A pregnant Florida woman has hired legal counsel after she claimed she was the victim of an unprovoked beating and pepper-spraying while being shackled by officers in a Jacksonville jail last month.
Kirenda Welch was five weeks pregnant when she was stopped by police officers for making an illegal turn on June 29. When it was learned that Welch was operating a motor vehicle on a suspended license, she was summarily arrested and taken to jail, News 4 Jax reported. Welch said she did not know her license was suspended.
But it was at the local county jail that circumstances took place that led to the corrections officer being brought up on charges.
Welch said she and the corrections officer went back and forth repeatedly throughout her stay at the jail. But when Welch reportedly complained that her jail jumpsuit was extremely itchy, the corrections officer allegedly assaulted Welch after placing her in four-point restraints, Welch said at the press conference. This means handcuffs and leg shackles are attached with a chain, Jacksonville Sheriff’s Office Undersheriff Pat Ivey said according to WJCT.org.
Welch said other officers did nothing but look on as she was beaten and pepper-sprayed while laying defenseless on the ground.
“This Officer Thompson called me Kunta Kinte several times before she put me in shackles at the ankles and handcuffs at the wrists,” Welch told the television station. “I complied with every one of her requests. I complied with her requests to shackle me only for her to punch me in the face and stomach over a dozen times. I was just in disbelief.”
Attorney Benjamin Crump, 48, who famously represented Trayvon Martin’s parents following his shooting death at the hands of George Zimmerman in Sanford, Florida, in 2012, called this “savage beating” on Welch an “illegal abuse of excessive force.” He is demanding the state attorney’s office investigate the episode as a hate crime.
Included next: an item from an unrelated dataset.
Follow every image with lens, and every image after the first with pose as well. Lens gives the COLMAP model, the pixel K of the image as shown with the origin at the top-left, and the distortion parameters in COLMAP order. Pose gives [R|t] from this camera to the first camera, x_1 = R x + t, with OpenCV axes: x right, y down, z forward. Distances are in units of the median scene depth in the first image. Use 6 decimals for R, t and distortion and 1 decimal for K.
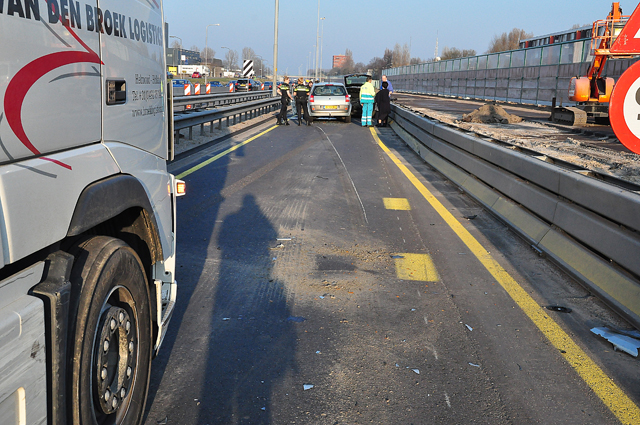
lens RADIAL K [[735.5, 0, 321.1], [0, 735.5, 213.2], [0, 0, 1]] dist [-0.006575, 0.000000]
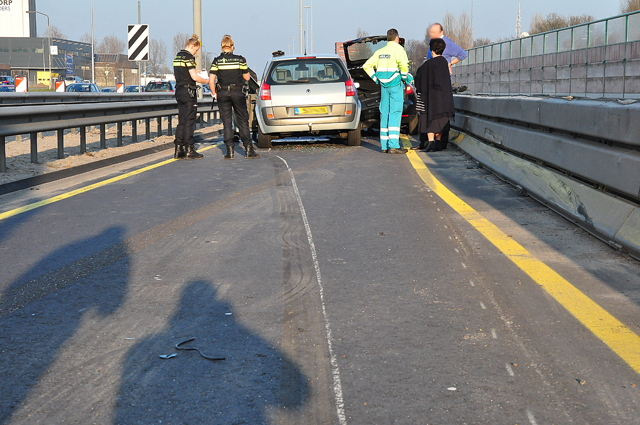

Thompson was in the midst of her probationary period and has been immediately terminated from her position within the Jacksonville Sheriff’s Office. Moreover, Thompson was arrested Thursday on charges of misdemeanor battery and official misconduct. The latter is a felony.
Crump calls the action taken against the corrections officer a good “first step.”
“Before and during this outrageous attack on this citizen, there were racial slurs being used and hurled at her indicating what was the mentality of this officer as she assaulted and battered this 36-year-old, college-educated Black woman,” Crump said at the press conference. “They were of a nature that could not be misconstrued as anything but racist, [and] those matters need to be charged appropriately.”
Crump called for all records and video footage from the incident to be shown publicly. He also wants the U.S. Department of Justice to audit the training of the Jacksonville Sheriff’s Office.
“Make this a teachable moment,” Crump added.